> [Data extracts]
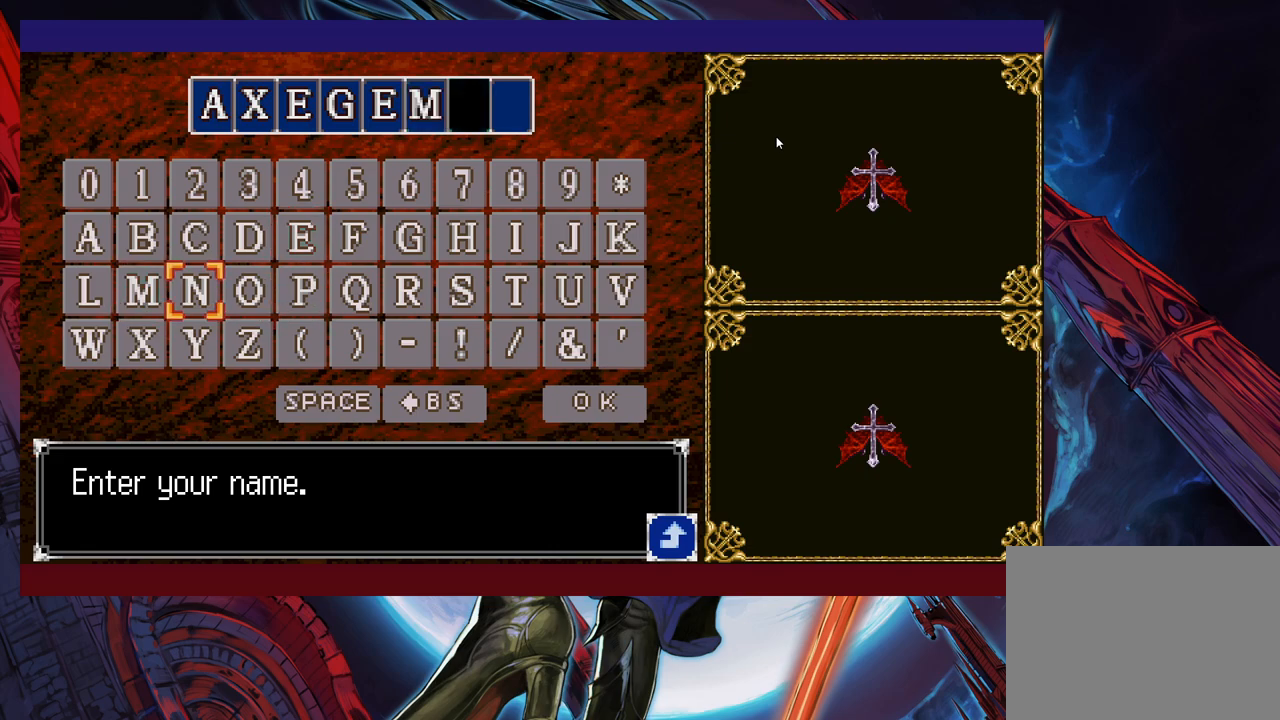
{"buttons": [], "left_stick": "center", "events": []}
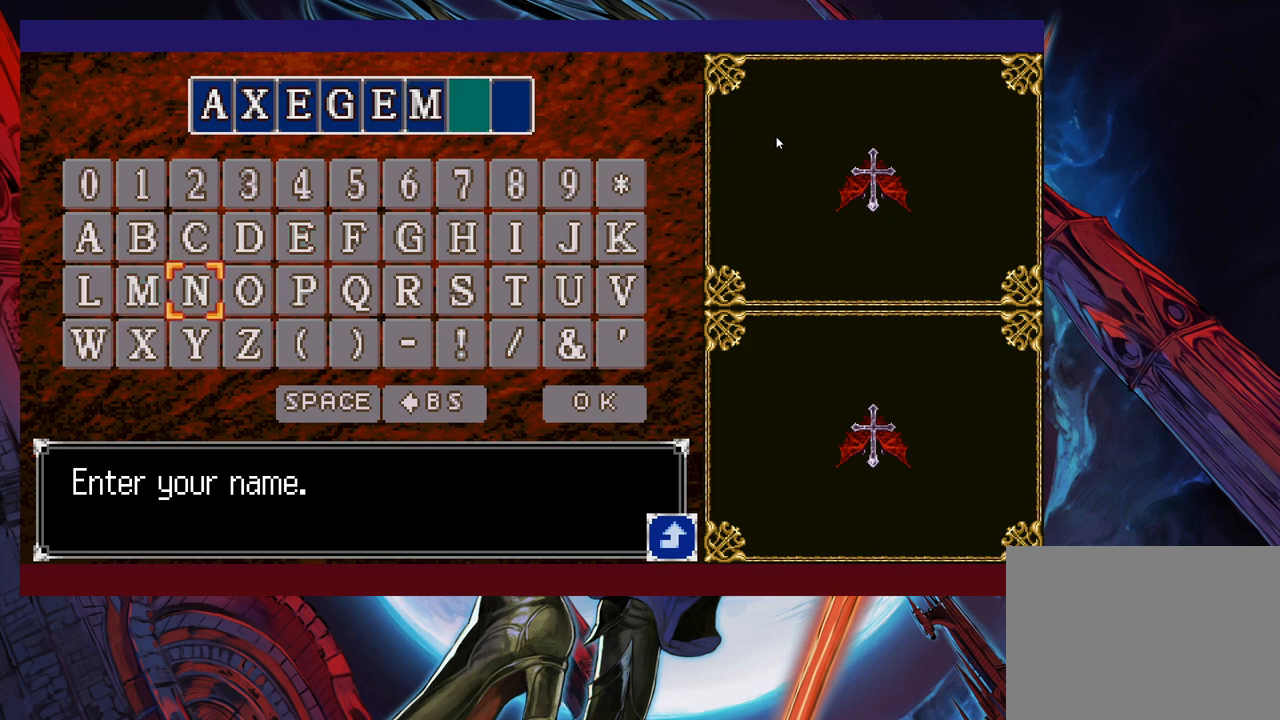
{"buttons": [], "left_stick": "center", "events": [[50, "left_stick", "right"], [350, "left_stick", "down"], [450, "left_stick", "center"]]}
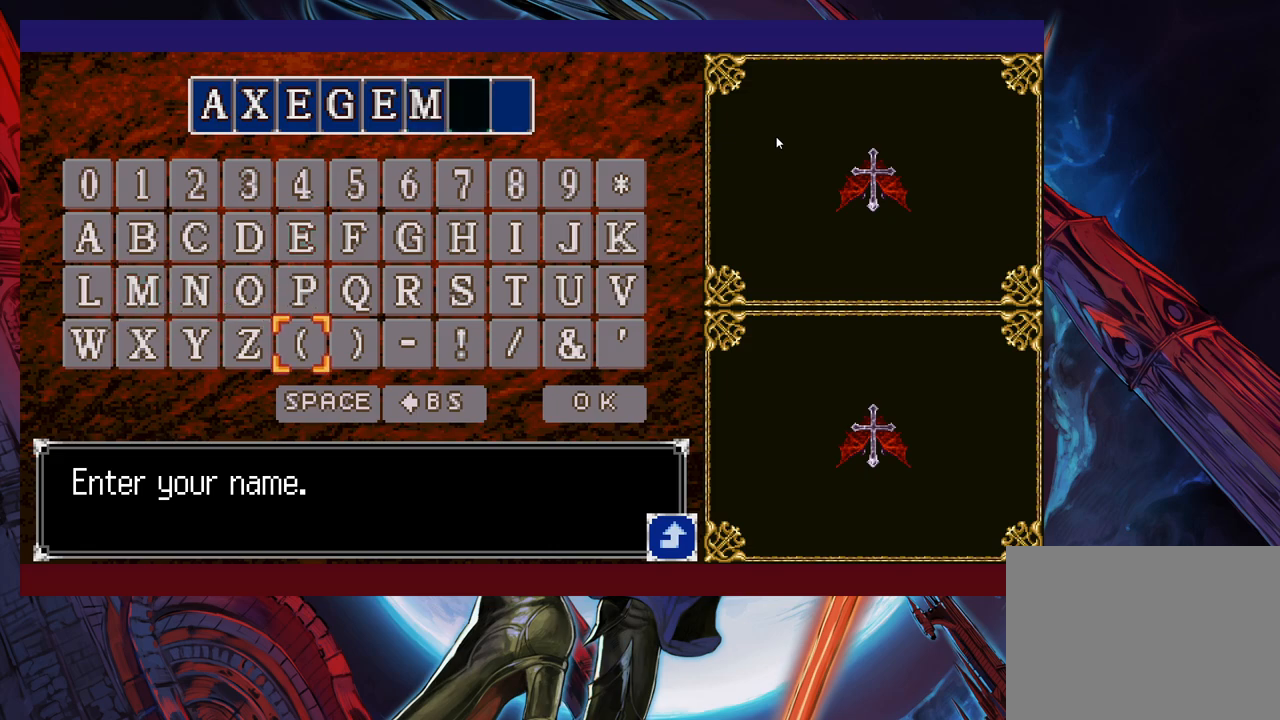
{"buttons": [], "left_stick": "center", "events": [[33, "left_stick", "right"], [300, "left_stick", "center"], [400, "left_stick", "down"], [450, "left_stick", "center"]]}
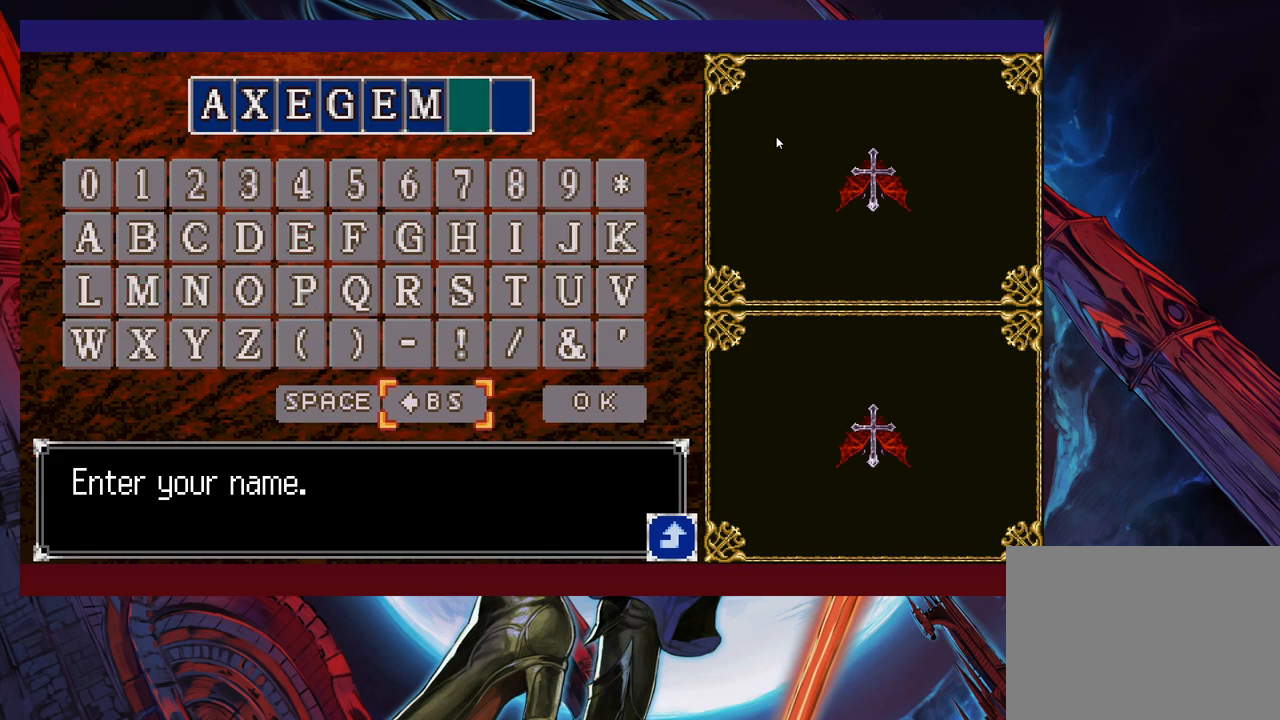
{"buttons": [], "left_stick": "left", "events": [[200, "A", "down"], [300, "A", "up"], [300, "left_stick", "up"], [400, "left_stick", "left"]]}
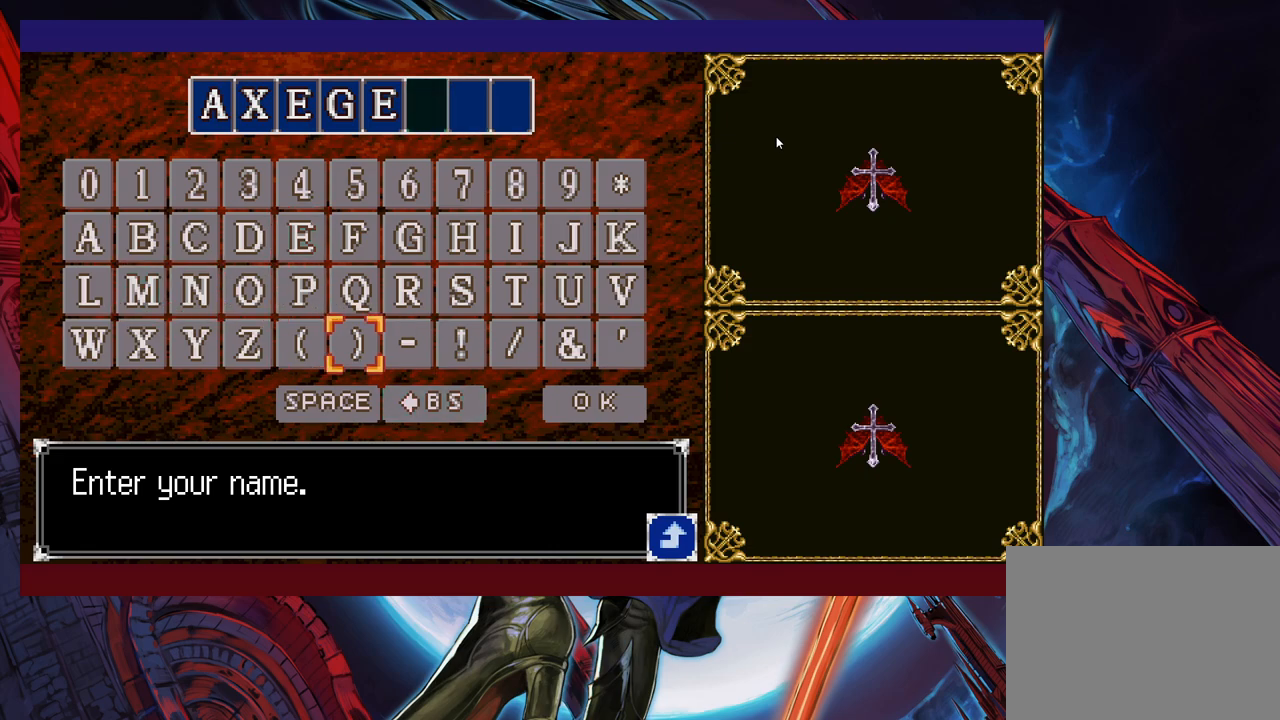
{"buttons": [], "left_stick": "left", "events": [[33, "left_stick", "center"], [83, "left_stick", "left"], [200, "left_stick", "center"], [250, "left_stick", "left"], [350, "left_stick", "center"], [400, "left_stick", "left"]]}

> [Exercise]
If a line in the data above holds the string "down", report that line.

> [Output for this exercise]
{"buttons": [], "left_stick": "center", "events": [[50, "left_stick", "right"], [350, "left_stick", "down"], [450, "left_stick", "center"]]}
{"buttons": [], "left_stick": "center", "events": [[33, "left_stick", "right"], [300, "left_stick", "center"], [400, "left_stick", "down"], [450, "left_stick", "center"]]}
{"buttons": [], "left_stick": "left", "events": [[200, "A", "down"], [300, "A", "up"], [300, "left_stick", "up"], [400, "left_stick", "left"]]}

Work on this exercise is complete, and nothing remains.